Graphene is a two-dimensional sp² carbon networking nanomaterial that offers excellent potential in the drug delivery field because of its hexagonal carbon ring structure which allowed hydrophobic interactions, electrostatic interaction and π–π stacking with anticancer drugs with aromatic ring structures [12,13]. Graphene oxide (GO) sheets are important derivatives of graphene that have high drug-loading efficiency (both sides of a graphene oxide sheets can be used for drug loading), excellent biocompatibility and unclear toxicity. GO sheets modified with biocompatible polymers such as PLGA showed increased stability in physiological solutions for delivery of aromatic anticancer drugs and also did not indicate any significant acute toxicity on intravenous (i.v.) injection into mice [14,15]. Halogenated pyrimidines such as, 5-iodo-2-deoxyuridine are an important family of radiosensitizers [16]. Enhanced cell killing after radiotherapy is a desirable effect observed in cells treated with IUdR, which is due to the Auger emissions from the high-Z iodine [17]. It is a halogenated thymidine analogue, which is incorporated into DNA instead of thymine for phosphorylation, during the S phase of mitotic cells [18]. Due to the differential effects of IUdR, glioma tumor cells gradually become more sensitive to radiation damage. Though, IUdR is widely used to improve radiation efficacy but it has a short metabolic half-life in the circulation and can hardly cross through blood-brain barrier, which limits its clinical utility on glioma malignant [19]. In order to overcome these problems, we commonly use the Superparamagnetic iron oxide nanoparticles (SPIONs) [20,21].

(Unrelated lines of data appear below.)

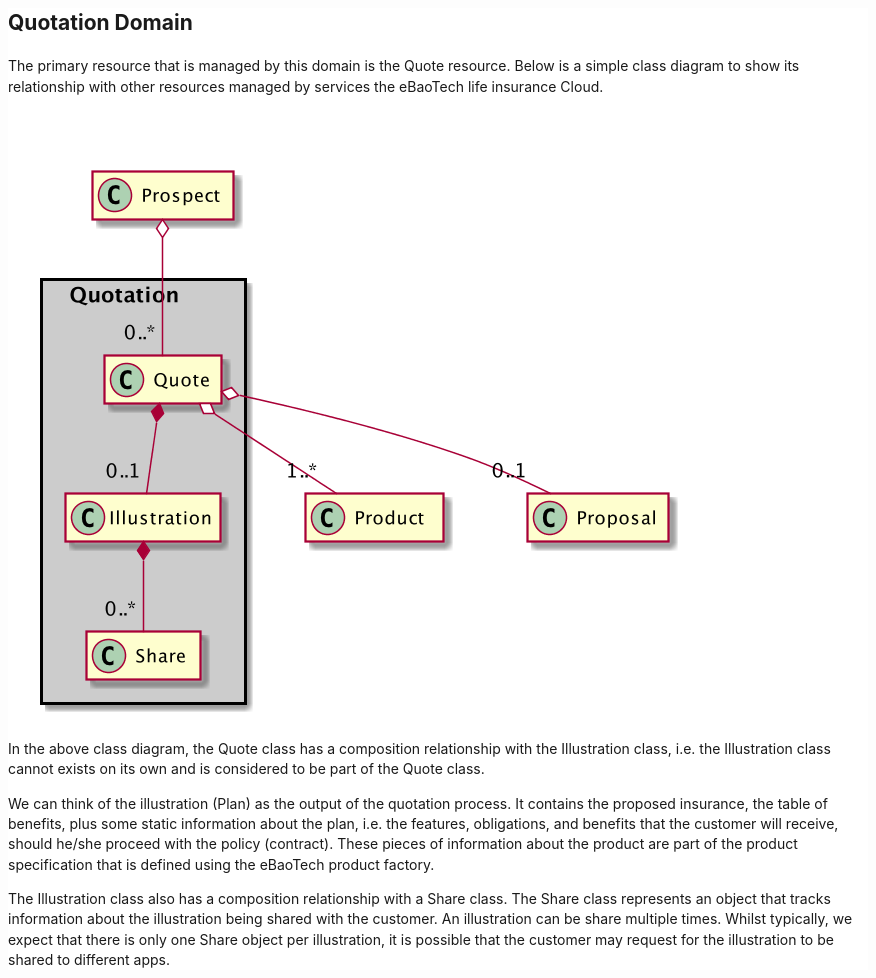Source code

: ## <a >Quotation Domain</a>

The primary resource that is managed by this domain is the Quote resource. Below is a simple class diagram to show its relationship with other resources managed by services the eBaoTech life insurance Cloud.

![](../assets/screens/class-quote.png )

In the above class diagram, the Quote class has a composition relationship with the Illustration class, i.e. the Illustration class cannot exists on its own and is considered to be part of the Quote class.

We can think of the illustration (Plan) as the output of the quotation process. It contains the proposed insurance, the table of benefits, plus some static information about the plan, i.e. the features, obligations, and benefits that the customer will receive, should he/she proceed with the policy (contract).  These pieces of information about the product are part of the product specification that is defined using the eBaoTech product factory.

The Illustration class also has a composition relationship with a Share class. The Share class represents an object that tracks information about the illustration being shared with the customer. An illustration can be share multiple times. Whilst typically, we expect that there is only one Share object per illustration, it is possible that the customer may request for the illustration to be shared to different apps.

SPIONs have attracted attention in the past decades due to their unique capability in noninvasive brain tumors diagnostics and therapeutics in one multifunctional platform. Since nanoparticles pass the BBB, they could be useful in the development of novel therapeutic procedures [5,22]. SPIONs can be used simultaneously for drug delivery and as magnetic resonance imaging (MRI) contrast agents, because they can be properly modified to carry anticancer agents, be magnetically guided to the targeted areas and retained at tumor areas by applying an external magnetic field as a local. Since SPIONs are powerful enhancers of proton spin–spin (T2/T2*) relaxation, MRI imaging is a suitable method for non-invasive real-time detection of such NPs, thus improving the differentiation of malignancy from normal brain tissue [6,23].

In the present study, we synthesized and tested a multifunctional nanoparticle as magnetic graphene oxide-based nanocarrier (NGO/SPION/PLGA) structure incorporating therapeutic agent (IUdR). These multifunctional magnetic nanoparticles were designed to not only target gliomas by applying external magnetic fields (magnetic NdFeB), induce BBB-opening and therapeutic drug delivery, but also serve as MRI contrast agent for real-time monitoring of nanoparticles inside tumor sites. Finally, the antitumor efficiency and safety of the IUdR-loaded multifunctional nanoparticles for loading and glioma magnetic targeting delivery of anticancer agent IUdR (IUdR/NGO/SPION/PLGA) was evaluated using by C6 glioma cell line and glioblastoma-bearing rats via systemic administration.